Pick up the memoir about a mother's home sewing after its final sentence and write the next part.

DOCUMENT EXTRACT:
+-------+

My mother was a practical seamstress, busy with numerous domestic duties that come with parenting six children. She was a seamstress by trade and in turn taught my sisters and I how to sew and make our own clothes. Practical, quick and easily made clothes were sewn on her trusty Singer treadle.
She was a whiz at sewing sleeveless pyjamas and most years, her daughters would receive summer ‘shorty pyjamas’, all cut, sewn and wrapped on the eve before Christmas. Using a simple pattern with a double-rounded yoke that had a gathered front and back bodice sewn into it, they were quickly churned out on the deadly treadle. Matching bloomers were also simply made with a middle flat-seam and sewn-in elastic at the waist and legs. The leg elastic was attached higher than the seam to give a frilled finish to each pyjama leg. If she had the time and the finances, Mum would pretty them up with a cotton lace trim around the yoke bodice.
As part of a large family of mostly girls, we were open to wearing hand-me-downs and second-hand clothing. I have memories of searching with Mum through donated clothing bags, selecting items of clothing that could be remade or resized to fit one of us girls. Where this was not possible, Mum looked at salvaging the material to make play-suits, shorts, peddle-pushers, knicker bottoms or rompers. Other second-hand dresses would be revamped into sleeveless halter neck styles or skirts with matching mid-drift tops. I didn’t acknowledge it at the time, but now realise just how creative she was.

+-------+

INFORMATION:
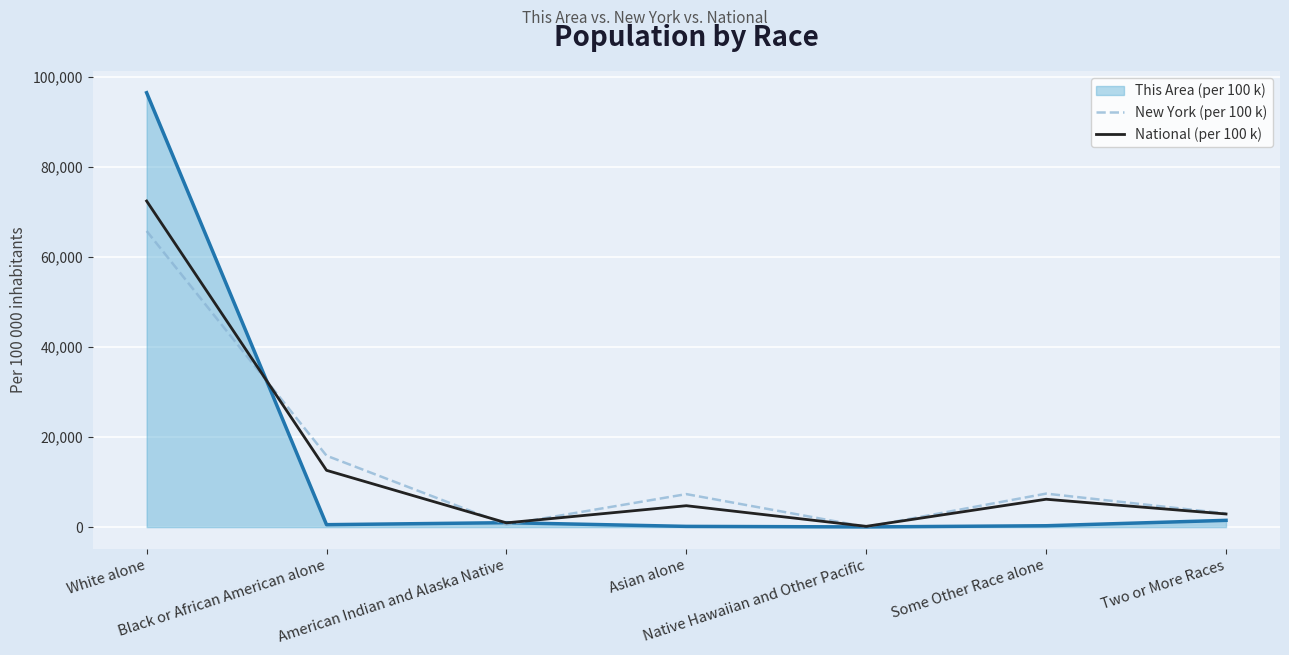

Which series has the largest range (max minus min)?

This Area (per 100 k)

+-------+

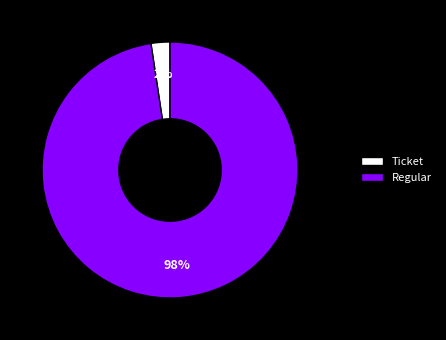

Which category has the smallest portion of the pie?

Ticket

+-------+

TASK OUTPUT:
One time a pair of curtains ended up as two beautifully matching dresses for one sister and me. The curtain lengths had a green palm tree design, set at the base on a white background. We used the length of the curtain for the dress drop and added a yoked sleeveless bodice. They turned out okay and were very wearable, although we never wore them out together.
Mum was also adept at making shift dresses and fancy muumuus; the only fancy thing being the bobble lace sewn around the hem of the shift style dress. Watching her feet rotate the Singer treadle at pace, was a skill I longed to embrace.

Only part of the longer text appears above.